**SOURCE DATA**
§

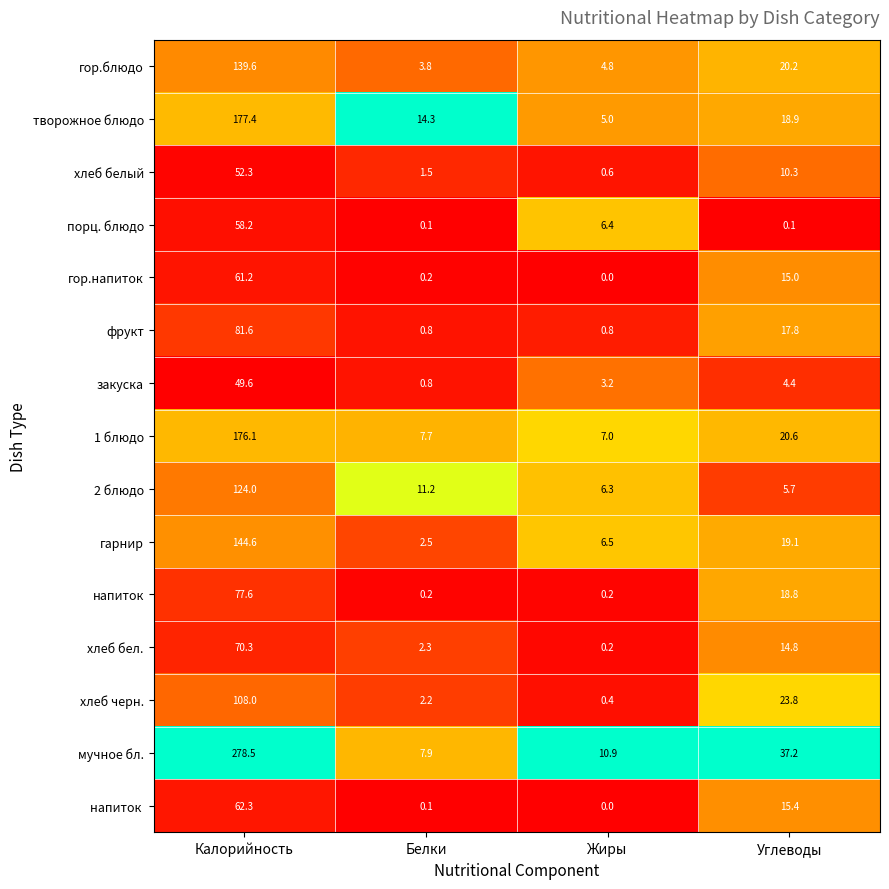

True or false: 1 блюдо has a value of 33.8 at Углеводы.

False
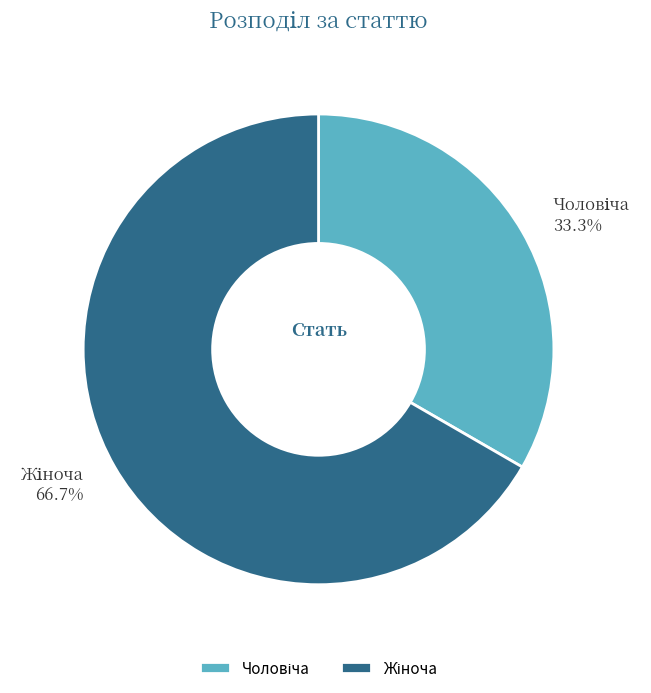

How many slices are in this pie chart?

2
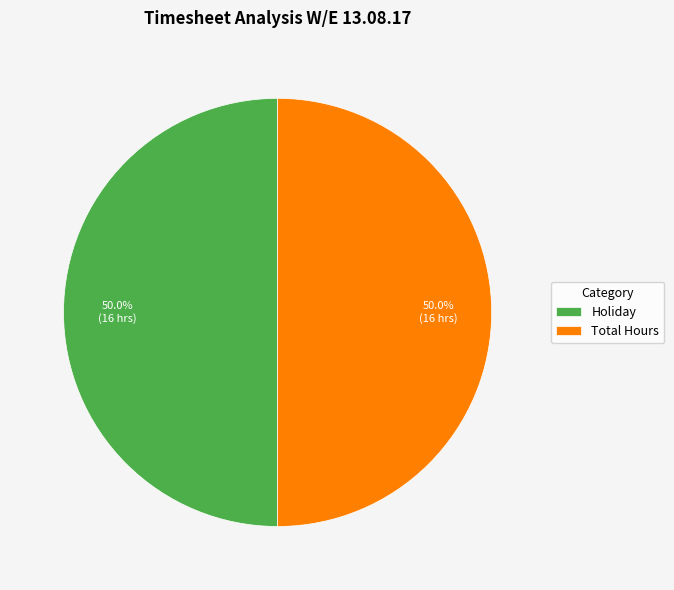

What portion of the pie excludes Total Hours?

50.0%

§

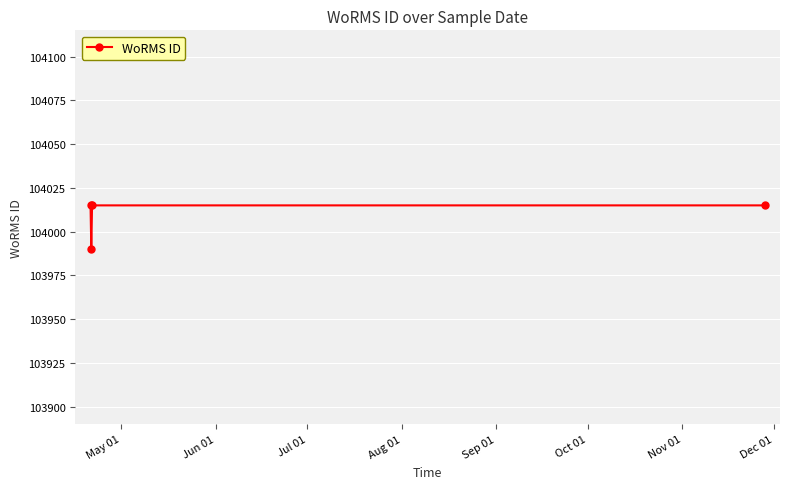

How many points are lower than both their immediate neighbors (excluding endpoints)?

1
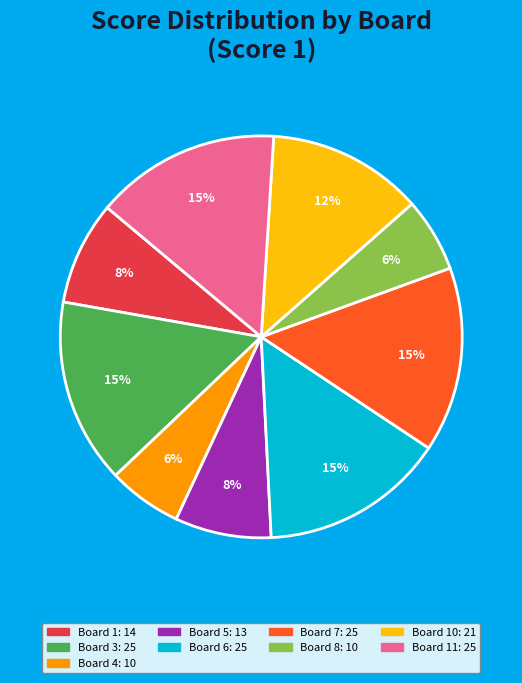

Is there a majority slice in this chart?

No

§

**INSTRUCTION**
Locate every line in the items above that contains the string "chart" with the same capitalization, and copy each of those lines.

**ANSWER TO THE PROBLEM**
How many slices are in this pie chart?
Is there a majority slice in this chart?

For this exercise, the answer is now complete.